Le syndicat d'élevage ovin a convié l'administration à un rendez-vous « pédagogique ». L'incompatibilité du métier avec la présence du loup a été illustrée à cette occasion.
Protéger une troupe ovine contre le loup paraît impossible en Côte-d’Or. « Contrairement aux zones de montagnes, ici, nous avons une multitude de petites parcelles, souvent éloignées des bâtiments », souligne Julien Pané, président du syndicat d’élevage ovin. Le temps nécessaire pour mettre en place les dispositifs proposés – puis les entretenir — pourrait représenter un plein-temps pour chaque éleveur. Pour ne rien arranger, les aides financières ne suffisent pas pour acquérir l’ensemble du matériel qui, de toute manière, n’est pas fiable à 100 %. « Il est impossible de cohabiter avec le loup, nous avons l’impression de nous rabâcher, mais c’est comme ça. Cette menace de la prédation, nous n’en avons pas besoin. Les éleveurs n’en veulent pas », enchaîne le jeune éleveur de Dampierre-en-Montagne. Ce dernier, avec des membres de son équipe syndicale, a tenu à « réexpliquer » ces différentes problématiques techniques à l’administration. Des représentants de la préfecture, de la DDT et de l’OFB étaient ainsi conviés le 8 août sur l’exploitation d’Hubert Mony à Francheville.
La réalité du terrain
« L’idée était de proposer une journée pédagogique et de leur montrer la réalité du terrain, avec toutes les spécificités topographiques et les contraintes de l’élevage ovin en Côte-d’Or », insiste Julien Pané. Hubert Mony a proposé la visite d’un parc de 25 ha : l’ensemble des installations a coûté la somme de 8 000 euros, avec 5 000 euros directement « sortis de la poche » de l’éleveur. Deux mois de travail, à deux, ont été nécessaires pour mettre en place ce dispositif comprenant notamment l’électrisation, un double filet et des caméras : « Il y a bien sûr tout l’entretien qui s’ensuit, comme pour toute clôture électrique. La semaine dernière, un arbre est tombé et il a fallu intervenir. Toute la partie désherbage est très importante. Cette installation n’est même pas sûre à 100 % contre le loup, selon moi. Malgré tous ces efforts, seulement 10 % de la surface de ma ferme est équipée, ce n’est pas sérieux… Ce schéma n’est pas transposable dans la plupart des autres élevages du département : les parcs sont bien plus petits et avec beaucoup plus de végétation que dans cette parcelle ».
Réactions
Marc Frot (président de la commission agricole du Conseil départemental) : « La démarche du syndicat d’élevage ovin est bonne, il faut toujours expliquer les choses sur le terrain. Ceci étant dit, je me pose beaucoup de questions sur cette problématique, je suis même très inquiet. Comment le loup peut-il être autant protégé, alors que ce prédateur met clairement à mal une profession ? Apporte-t-il quelque chose sur le plan écologique ? Il faudrait que l’on me le prouve. Et même si cela était le cas, pourquoi ne pas réduire à 200 voire 150 le nombre de loups au niveau national ? Il y aurait moins de dégâts qu’aujourd’hui… Je le redoute fortement : nous risquons de tourner en rond un bon bout de temps sur ce dossier ».
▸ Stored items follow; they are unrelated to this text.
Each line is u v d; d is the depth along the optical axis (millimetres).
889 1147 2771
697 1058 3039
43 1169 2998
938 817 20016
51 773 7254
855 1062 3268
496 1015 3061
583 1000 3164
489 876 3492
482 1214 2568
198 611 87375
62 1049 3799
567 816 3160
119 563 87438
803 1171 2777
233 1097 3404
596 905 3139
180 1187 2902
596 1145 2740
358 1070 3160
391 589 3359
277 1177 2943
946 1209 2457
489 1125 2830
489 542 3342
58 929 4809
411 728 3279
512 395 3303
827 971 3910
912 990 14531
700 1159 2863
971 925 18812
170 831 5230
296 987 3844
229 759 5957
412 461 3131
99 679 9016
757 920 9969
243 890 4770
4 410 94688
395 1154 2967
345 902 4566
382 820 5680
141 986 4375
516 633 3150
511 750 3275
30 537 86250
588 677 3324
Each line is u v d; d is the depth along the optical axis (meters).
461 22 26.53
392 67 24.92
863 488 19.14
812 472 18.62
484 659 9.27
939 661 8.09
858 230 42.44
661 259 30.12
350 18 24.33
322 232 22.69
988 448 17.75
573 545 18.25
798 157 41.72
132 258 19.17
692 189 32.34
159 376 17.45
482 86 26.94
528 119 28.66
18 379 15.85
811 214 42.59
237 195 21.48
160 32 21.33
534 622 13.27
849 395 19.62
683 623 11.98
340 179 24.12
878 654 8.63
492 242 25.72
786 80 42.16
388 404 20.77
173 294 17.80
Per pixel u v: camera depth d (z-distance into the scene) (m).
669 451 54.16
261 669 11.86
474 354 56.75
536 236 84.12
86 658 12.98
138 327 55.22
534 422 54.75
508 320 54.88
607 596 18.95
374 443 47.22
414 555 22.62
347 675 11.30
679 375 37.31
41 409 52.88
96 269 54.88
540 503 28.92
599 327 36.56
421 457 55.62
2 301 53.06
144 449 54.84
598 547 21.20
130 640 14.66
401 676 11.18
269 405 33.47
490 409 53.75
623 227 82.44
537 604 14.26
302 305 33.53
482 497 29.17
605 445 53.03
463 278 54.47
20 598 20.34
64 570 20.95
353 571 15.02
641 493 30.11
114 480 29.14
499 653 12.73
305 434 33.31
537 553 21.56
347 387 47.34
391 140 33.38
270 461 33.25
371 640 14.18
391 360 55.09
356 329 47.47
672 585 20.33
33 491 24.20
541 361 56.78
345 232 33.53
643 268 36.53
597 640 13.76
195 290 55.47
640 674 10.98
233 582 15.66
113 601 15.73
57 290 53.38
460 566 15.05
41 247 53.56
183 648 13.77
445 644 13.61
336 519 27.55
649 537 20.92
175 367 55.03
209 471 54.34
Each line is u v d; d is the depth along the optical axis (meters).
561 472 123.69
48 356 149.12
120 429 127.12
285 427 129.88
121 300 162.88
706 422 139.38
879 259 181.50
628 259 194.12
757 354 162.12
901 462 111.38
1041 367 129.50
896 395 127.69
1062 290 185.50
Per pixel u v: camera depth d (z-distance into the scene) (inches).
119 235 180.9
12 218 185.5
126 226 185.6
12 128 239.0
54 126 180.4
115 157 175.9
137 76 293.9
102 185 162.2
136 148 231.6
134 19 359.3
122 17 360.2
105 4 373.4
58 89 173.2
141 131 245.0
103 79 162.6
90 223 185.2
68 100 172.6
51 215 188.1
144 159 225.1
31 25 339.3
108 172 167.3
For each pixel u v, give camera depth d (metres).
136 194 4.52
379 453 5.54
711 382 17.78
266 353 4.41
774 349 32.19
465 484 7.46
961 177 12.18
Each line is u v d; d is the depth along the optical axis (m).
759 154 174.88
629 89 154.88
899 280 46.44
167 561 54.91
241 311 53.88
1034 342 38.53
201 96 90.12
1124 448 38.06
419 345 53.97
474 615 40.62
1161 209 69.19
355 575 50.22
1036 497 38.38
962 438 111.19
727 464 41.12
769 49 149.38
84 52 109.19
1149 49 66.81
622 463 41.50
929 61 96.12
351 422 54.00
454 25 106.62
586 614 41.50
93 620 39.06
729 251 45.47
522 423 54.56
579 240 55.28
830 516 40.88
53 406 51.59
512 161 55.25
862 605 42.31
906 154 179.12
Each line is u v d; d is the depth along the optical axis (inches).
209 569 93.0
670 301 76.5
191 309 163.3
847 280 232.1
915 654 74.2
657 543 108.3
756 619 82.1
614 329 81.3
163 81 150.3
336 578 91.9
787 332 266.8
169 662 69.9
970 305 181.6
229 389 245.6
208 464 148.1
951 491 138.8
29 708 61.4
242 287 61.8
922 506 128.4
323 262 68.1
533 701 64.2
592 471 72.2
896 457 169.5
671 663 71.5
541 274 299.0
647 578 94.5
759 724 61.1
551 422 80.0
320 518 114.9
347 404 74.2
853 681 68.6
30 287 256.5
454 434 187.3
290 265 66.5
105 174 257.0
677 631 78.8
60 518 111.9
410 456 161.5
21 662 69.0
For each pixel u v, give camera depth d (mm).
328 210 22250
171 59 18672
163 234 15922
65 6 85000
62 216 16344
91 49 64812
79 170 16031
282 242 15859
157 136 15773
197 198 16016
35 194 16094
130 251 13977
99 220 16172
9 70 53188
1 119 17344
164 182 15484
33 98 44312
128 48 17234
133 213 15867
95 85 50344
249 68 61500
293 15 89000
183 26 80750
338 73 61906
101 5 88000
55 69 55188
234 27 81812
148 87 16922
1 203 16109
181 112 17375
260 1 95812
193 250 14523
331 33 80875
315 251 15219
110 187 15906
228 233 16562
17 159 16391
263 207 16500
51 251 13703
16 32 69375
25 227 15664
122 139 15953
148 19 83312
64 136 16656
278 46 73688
Christophe Lechenault (président du pôle élevage de la Chambre d’agriculture) : « Les parcellaires très éloignés que nous avons en Côte-d’Or rendent impossible la protection des élevages ovins et ce, malgré les aides financières dont les éleveurs peuvent bénéficier. Les quatre ou cinq éleveurs qui étaient présents aujourd’hui ont entre 8 et 20 parcelles à protéger. Ce que nous avons vu chez Hubert Mony est impressionnant mais aucunement transposable partout, pour un tas de raisons. En arrivant sur place, j’ai eu l’impression d’être à Valduc, à l’approche d’un centre nucléaire tellement tout est électrifié… Les Patous ne sont pas non plus une solution : il en faudrait au moins un par parcelle… Le secrétaire général de la préfecture a même évoqué l’idée de recruter des bergers pour garder les troupeaux. Ce n’est pas non plus la solution selon moi ».
Arnaud Deschamps (éleveur à Poiseul-la-Ville) : « Nos élevages ne peuvent pas être protégés face au loup, nous l’avons bien mis en avant aujourd’hui avec notre parcellaire morcelé. Les moyens de protection qui nous sont proposés sont trop compliqués à mettre en œuvre et de toute façon, ils ne sont pas fiables. Il n’y a pas solution face au loup à part son déclassement ! En attendant que les choses bougent, un jour, nous croisons les doigts pour que ce prédateur ne vienne pas chez nous. Dans mon cas, je me rends à deux reprises, chaque jour, sur mes différents parcs : je redoute à chaque fois de retrouver des brebis égorgées ».
Jean-Marie Guyot (éleveur à Diancey) : « Notre secteur n’est pas du tout adapté à ces moyens de protection, il fallait que l’administration s’en rende compte. Tout est ingérable, je pense notamment à l’entretien de ces dispositifs électriques… Nos interlocuteurs du jour ont compris nos positions, mais de là à ce qu’il y ait des avancées dans ce dossier prédation, c’est autre chose… La pression du loup reste présente avec des attaques ponctuelles sur ovins et même sur bovins, tout cela inquiète. Il nous faut des réponses, notamment pour les jeunes qui veulent s’installer. La proposition du jour visant à employer des bergers pour surveiller nos parcs m’a surpris. C’est utopique. Nous n’arrivons déjà pas à trouver un salarié agricole… Que devons nous faire à court terme ? Tout mettre en œuvre pour limiter la propagation du loup serait déjà un bon point ».
Hubert Coucheney (éleveur à Planay) : « Ce type de rencontre permet de mettre les choses au point, même si rien n’est évident pour autant. J’ai trouvé nos interlocuteurs plutôt optimistes sur ce dossier, je ne partage pas forcément ce sentiment. Tant que le loup sera protégé comme il est aujourd’hui, il ne sera pas facile d’avancer. Il faudra surveiller de près les avancées du nouveau plan loup ».
Julien Pané : « Une certaine lassitude s’est installée chez nous. Nous avons sans arrêt des charges en plus, que se soit financières, de travail et même mentales, sans aucun revenu supplémentaire en face… Quel chef d’entreprise sain d’esprit accepterait cela ? Certes, nous recevons quelques aides obtenues après de fastidieux dossiers, mais nous n’avons pas vocation à être des mendiants ».